I've read parts 1-5, there doesn't seem to be a part6. Thanks again for the link, it is regrettable that there is duplication of effort. His approach is quite similar to ours (including HeapSort, sorting network, unrolled in-place partition), and re-invents what he calls "double-pumped partitioning" (introduced by Bramas).
Copying the blog post to arxiv and citing some related work so it comes up in alerts and cited-by searches would [have made/make] this good work visible to a wider circle, including the algorithms community.
It's nice to see a C++ version, this will be easier for me to benchmark, and it also seems to support other built-in types now, as well as AVX2+AVX-512 (though not other platforms). A quick list of differences based on reading the blog:
* Nifty idea for simplifying the branch in partition. (We also found that branchless code is worse)

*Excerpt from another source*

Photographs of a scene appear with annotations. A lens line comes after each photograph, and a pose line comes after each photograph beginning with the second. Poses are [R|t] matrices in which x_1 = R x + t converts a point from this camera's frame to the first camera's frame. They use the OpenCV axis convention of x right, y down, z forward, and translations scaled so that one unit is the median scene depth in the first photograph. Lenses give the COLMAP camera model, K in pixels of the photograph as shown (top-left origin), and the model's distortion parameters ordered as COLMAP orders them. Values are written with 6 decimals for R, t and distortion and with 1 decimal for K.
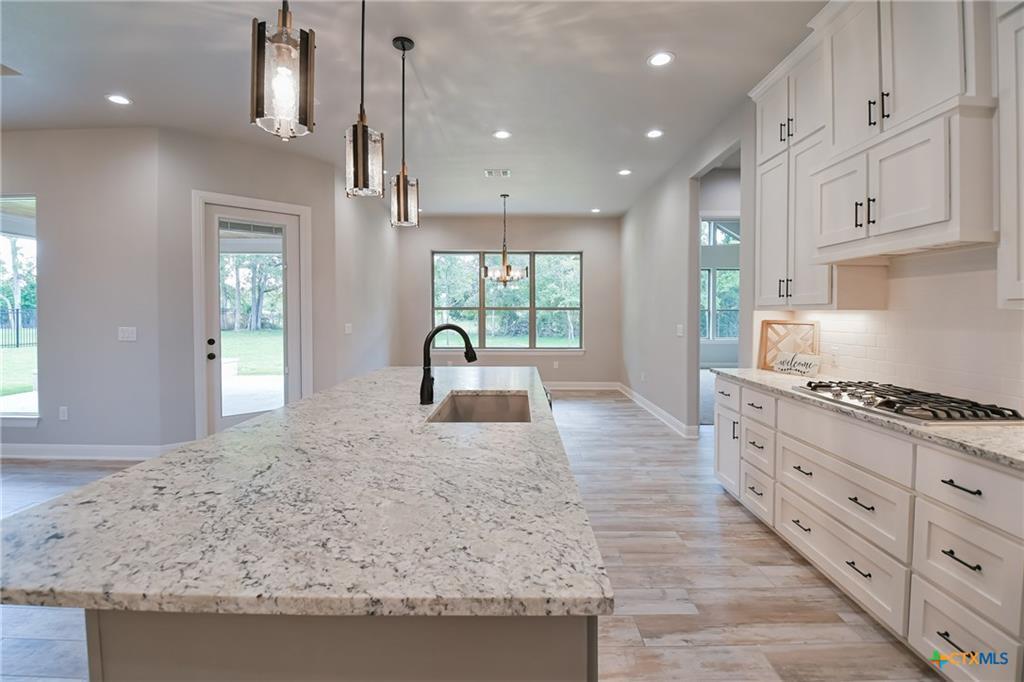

* Major effort to make all reads vector-aligned. This could make a difference especially on AVX-512. I had tried two variants but it was difficult to make this safe for asan (no out of bounds reads allowed).
* The lookup table is 2KB, which could be halved using 32-bit broadcast + variable shift instead of PDEP.
* The sorting network seems to be half the size and bitonic. I haven't yet compared the number of permute instructions (not obvious from the source because it's generated).
* The pivot is only a median of three. We use a much larger sample.